By JACK BOUBOUSHIAN
(CN) – The Food and Drug Administration is not liable for approving a mercury-based vaccine preservative because more expensive, mercury-free vaccines are available upon request, a federal judge ruled.
Thimerosal is a mercury-based compound that is FDA-approved as a vaccine preservative. Organizations such as the Coalition for Mercury-Free Drugs, however, have expressed concern about the preservative.
As a precautionary measure, most vaccines administered to children or pregnant women do not include thimersosal, but the flu vaccine is a significant exception. “Thimerosal-preserved flu vaccines are necessary to ensure sufficient supply at a reasonable price,” according to the judgment.
In August 2007, the coalition submitted a citizen petition to the FDA, asking the agency to ban the use of thimerosal in all vaccines for young children and pregnant women. When the FDA denied its petition, the coalition filed a federal complaint, alleging the FDA violated its duty to ensure the safety of vaccines.
A federal judge in Washington dismissed the complaint, finding that the coalition lacked standing to bring its claim.
Last week, the D.C. Circuit affirmed.
“We recognize plaintiffs’ genuine concern about thimerosal-preserved vaccines,” Judge Brett Kavanaugh wrote for a three-judge panel. “But plaintiffs are not required to receive thimerosal-preserved vaccines; they can readily obtain thimerosal-free vaccines.
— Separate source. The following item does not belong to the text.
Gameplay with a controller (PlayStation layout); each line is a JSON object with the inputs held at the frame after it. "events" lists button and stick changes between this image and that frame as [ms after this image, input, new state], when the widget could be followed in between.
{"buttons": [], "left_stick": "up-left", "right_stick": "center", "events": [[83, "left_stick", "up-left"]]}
They do not have standing to challenge FDA’s decision to allow other people to receive thimerosal-preserved vaccines.” (Emphasis in original.)
“Plaintiffs may, of course, advocate that the legislative and executive branches ban all thimerosal-preserved vaccines,” Kavanaugh added. “But because plaintiffs are suffering no cognizable injury as a result of FDA’s decision to allow thimerosal-preserved vaccines, their lawsuit is not a proper subject for the judiciary.”
“In light of plaintiffs’ avowed intention to refuse thimerosal-preserved vaccines, plaintiffs cannot show that they face a ‘certainly impending,’ or even likely, risk of future physical injury from thimerosal in vaccines,” the decision states.
“To be sure, plaintiffs point out that vaccination is often compulsory for children whose parents seek to enroll them in public schools. But thimerosal-free versions of required vaccines are available, as plaintiffs have conceded, so parents concerned about the effects of thimerosal can obtain thimerosal-free vaccines for their school-age children.”
Furthermore, “rven if vaccine providers generally charge a higher price for thimerosal-free vaccines, the mere existence of a price differential would not establish that thimerosal-free vaccines are not readily available at a reasonable price. The price might be higher for the simple reason that things packaged individually (like thimerosal-free vaccines, which are packaged in single doses) generally cost more than the same things packaged in bulk (like thimerosal-preserved vaccines, which are packaged in multi-dose vials),” Kavanaugh concluded.